*** Collected data ***
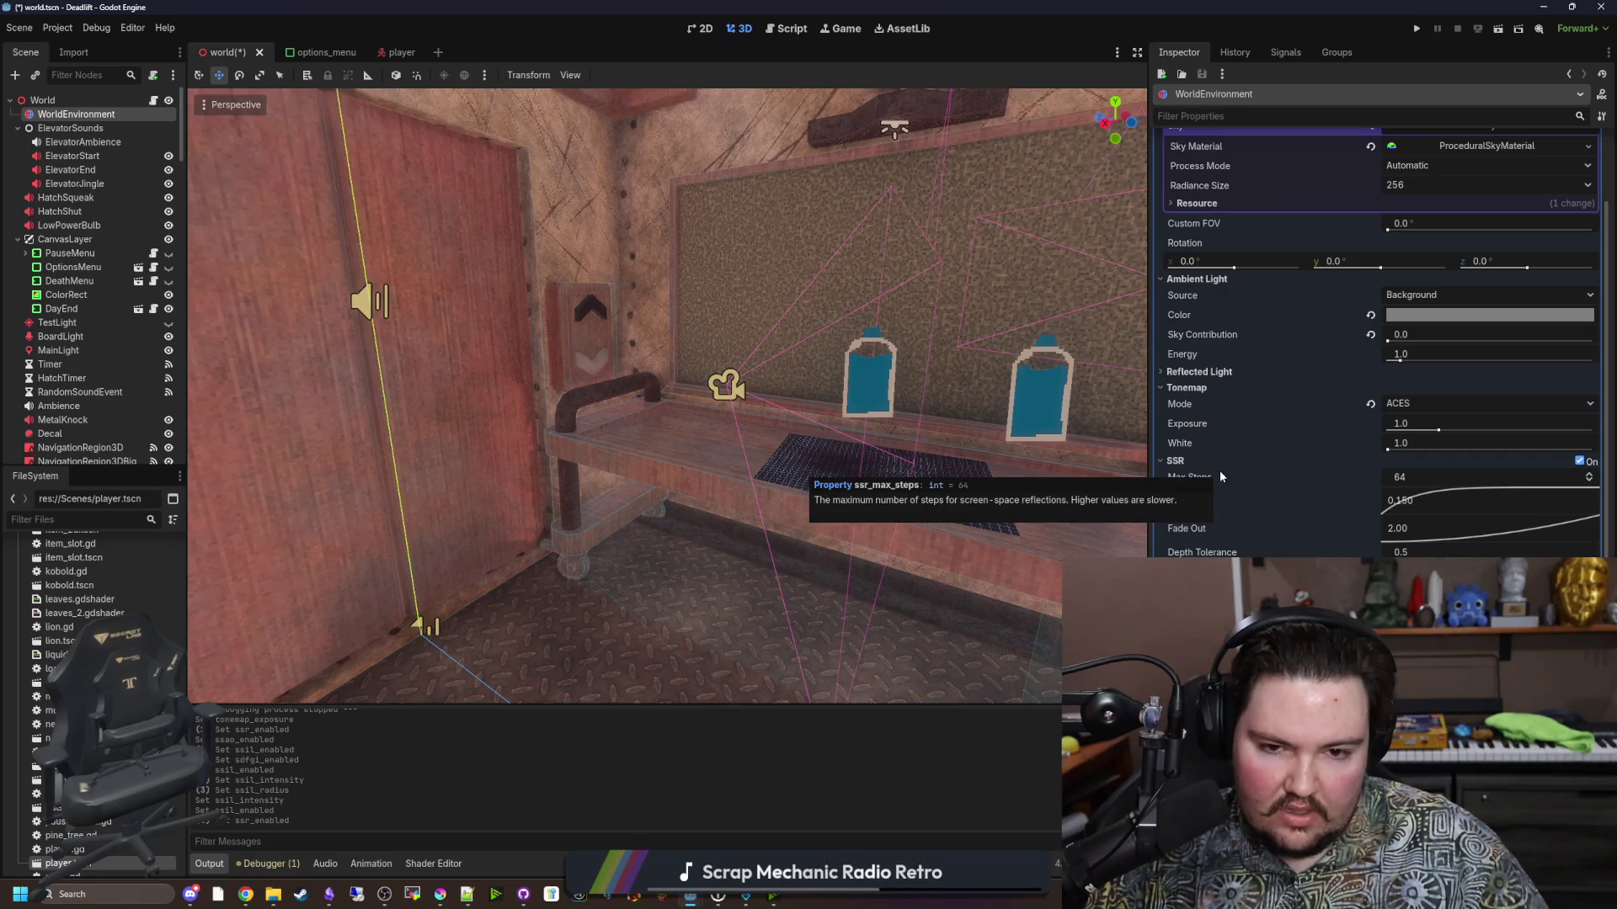
Change the SSR Max Steps value from 64 to 32.
click(1422, 477)
text(16)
*** End of Collected data ***
About this task ▸
Reproduce every line above as written, skipping pictures.

Exercise response ▸
Change the SSR Max Steps value from 64 to 32.
click(1422, 477)
text(16)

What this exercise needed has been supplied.